Stored data entries
--- START ---
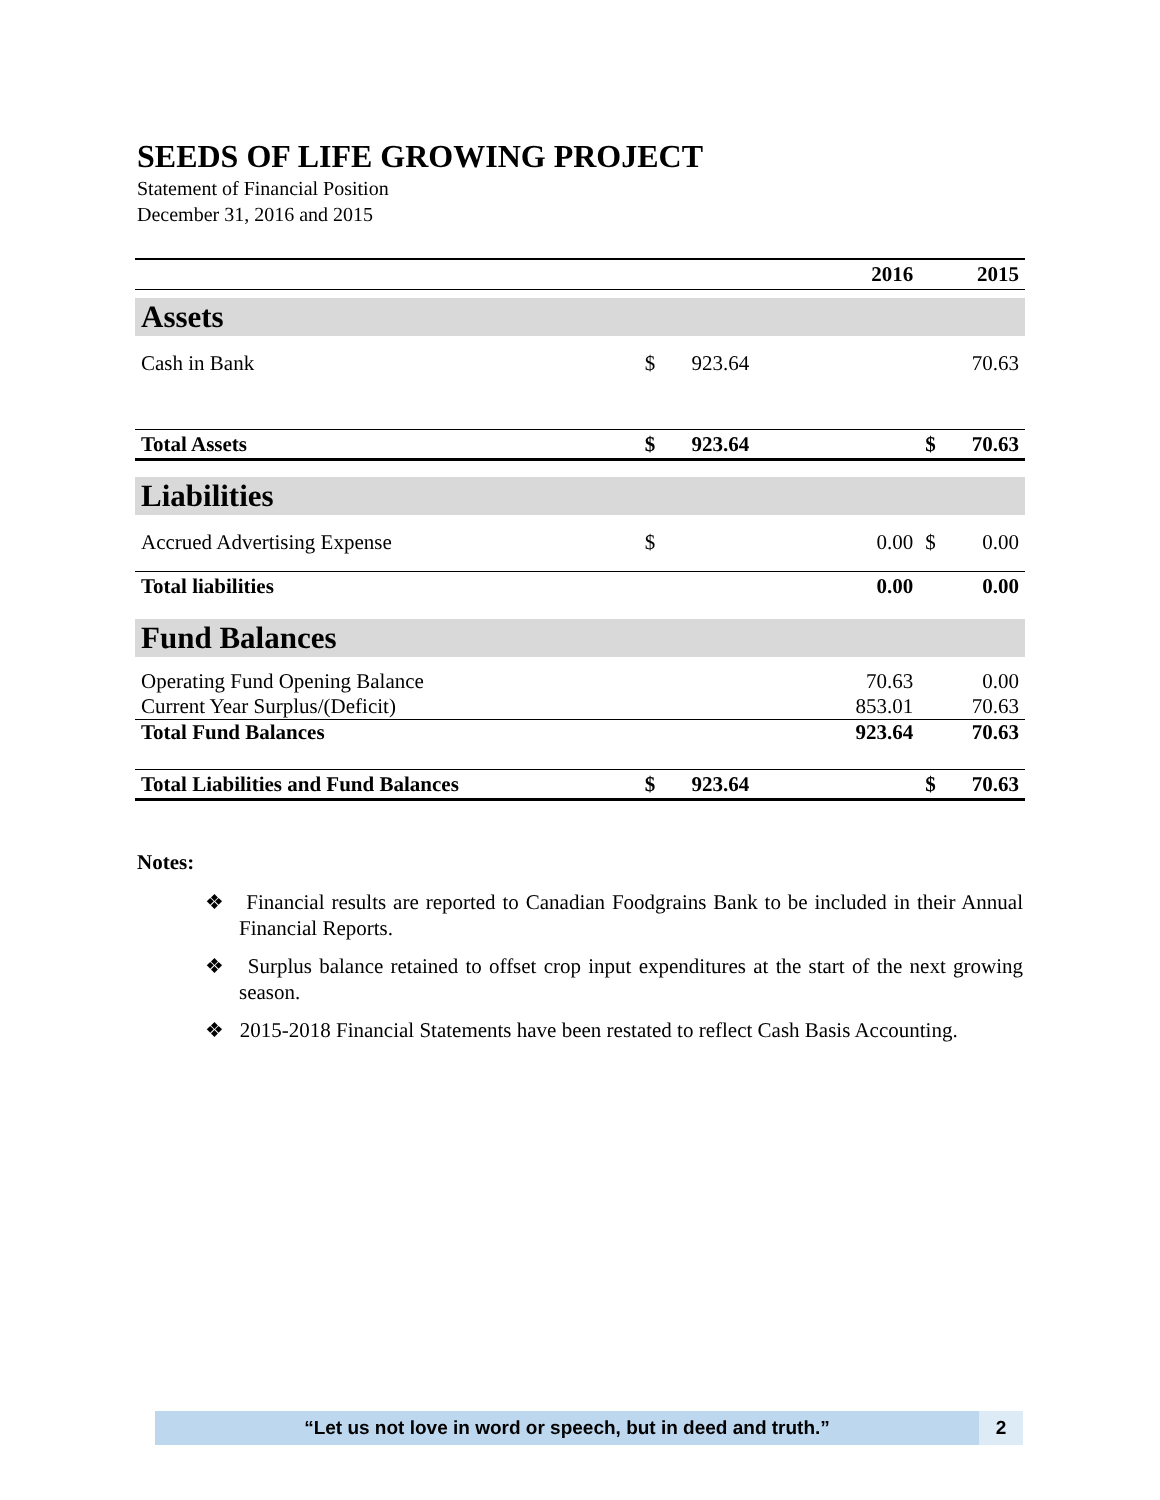SEEDS OF LIFE GROWING PROJECT
Statement of Financial Position
December 31, 2016 and 2015
| | | 2016 | | 2015 |
| --- | --- | --- | --- | --- |
| Assets | | | | |
| Cash in Bank | $ | 923.64 | | 70.63 |
| Total Assets | $ | 923.64 | $ | 70.63 |
| Liabilities | | | | |
| Accrued Advertising Expense | $ | 0.00 | $ | 0.00 |
| Total liabilities | | 0.00 | | 0.00 |
| Fund Balances | | | | |
| Operating Fund Opening Balance | | 70.63 | | 0.00 |
| Current Year Surplus/(Deficit) | | 853.01 | | 70.63 |
| Total Fund Balances | | 923.64 | | 70.63 |
| Total Liabilities and Fund Balances | $ | 923.64 | $ | 70.63 |
Notes:
❖ Financial results are reported to Canadian Foodgrains Bank to be included in their Annual Financial Reports.
❖ Surplus balance retained to offset crop input expenditures at the start of the next growing season.
❖ 2015-2018 Financial Statements have been restated to reflect Cash Basis Accounting.
“Let us not love in word or speech, but in deed and truth.”
2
--- END ---
Problem details
Each of the lines from the one that contains "Cash Basis Accounting." through the last line of the data needs to be repeated exactly, with no others.

Result for this exercise
❖ 2015-2018 Financial Statements have been restated to reflect Cash Basis Accounting.
“Let us not love in word or speech, but in deed and truth.”
2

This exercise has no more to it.